PROMPT:
An exact copy of all the entries is needed, with no images in it.

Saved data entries
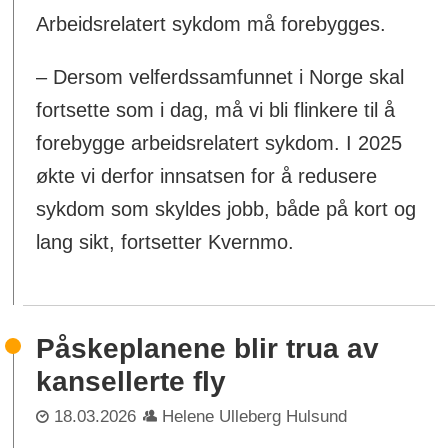
Arbeidsrelatert sykdom må forebygges.
– Dersom velferdssamfunnet i Norge skal
fortsette som i dag, må vi bli flinkere til å
forebygge arbeidsrelatert sykdom. I 2025
økte vi derfor innsatsen for å redusere
sykdom som skyldes jobb, både på kort og
lang sikt, fortsetter Kvernmo.
Påskeplanene blir trua av
kansellerte fly
18.03.2026
Helene Ulleberg Hulsund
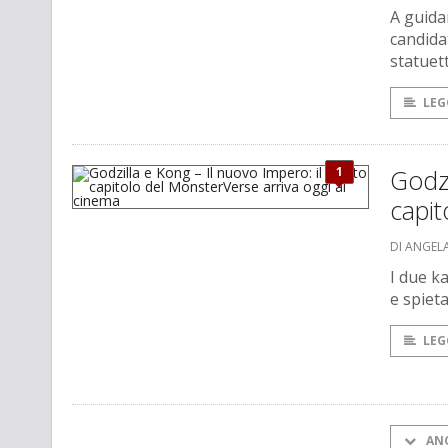
A guida
candida
statuet
LEG
1
Godzi
capit
DI ANGEL
I due k
e spiet
LEG
AN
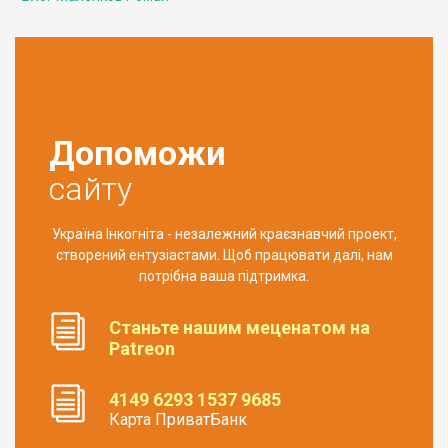
Допоможи
сайту
Україна Інкогніта - незалежний краєзнавчий проект,
створений ентузіастами. Щоб працювати далі, нам
потрібна ваша підтримка.
Станьте нашим меценатом на
Patreon
4149 6293 1537 9685
Карта ПриватБанк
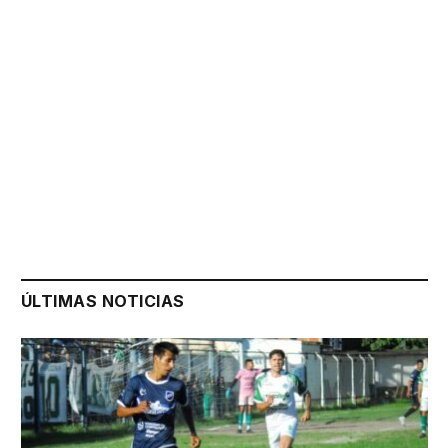
ÚLTIMAS NOTICIAS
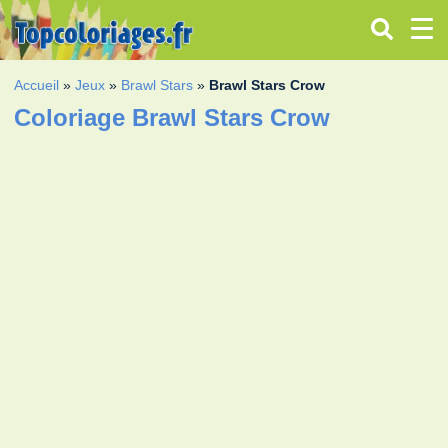
Accueil
»
Jeux
»
Brawl Stars
»
Brawl Stars Crow
Coloriage Brawl Stars Crow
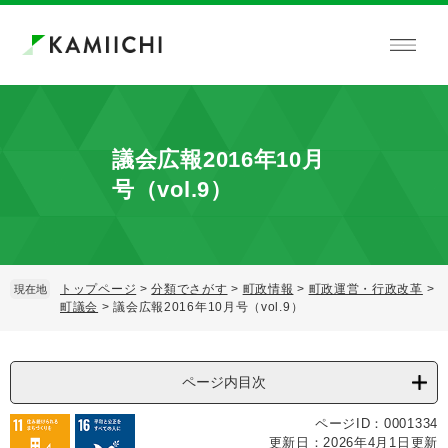
ペ
メ
ー
ニ
ジ
ュ
の
ー
先
を
頭
飛
で
ば
議会広報2016年10月
す。
し
て
号（vol.9）
本
文
へ
トップページ
>
分類でさがす
>
町政情報
>
町政運営・行政改革
>
現在地
町議会
>
議会広報2016年10月号（vol.9）
本
文
ページ内目次
ページID：0001334
更新日：2026年4月1日更新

EXERCISE RESULT:
Arbeidsrelatert sykdom må forebygges.
– Dersom velferdssamfunnet i Norge skal
fortsette som i dag, må vi bli flinkere til å
forebygge arbeidsrelatert sykdom. I 2025
økte vi derfor innsatsen for å redusere
sykdom som skyldes jobb, både på kort og
lang sikt, fortsetter Kvernmo.
Påskeplanene blir trua av
kansellerte fly
18.03.2026
Helene Ulleberg Hulsund
A guida
candida
statuet
LEG
1
Godzi
capit
DI ANGEL
I due k
e spiet
LEG
AN
Допоможи
сайту
Україна Інкогніта - незалежний краєзнавчий проект,
створений ентузіастами. Щоб працювати далі, нам
потрібна ваша підтримка.
Станьте нашим меценатом на
Patreon
4149 6293 1537 9685
Карта ПриватБанк
ÚLTIMAS NOTICIAS
Accueil
»
Jeux
»
Brawl Stars
»
Brawl Stars Crow
Coloriage Brawl Stars Crow
ペ
メ
ー
ニ
ジ
ュ
の
ー
先
を
頭
飛
で
ば
議会広報2016年10月
す。
し
て
号（vol.9）
本
文
へ
トップページ
>
分類でさがす
>
町政情報
>
町政運営・行政改革
>
現在地
町議会
>
議会広報2016年10月号（vol.9）
本
文
ページ内目次
ページID：0001334
更新日：2026年4月1日更新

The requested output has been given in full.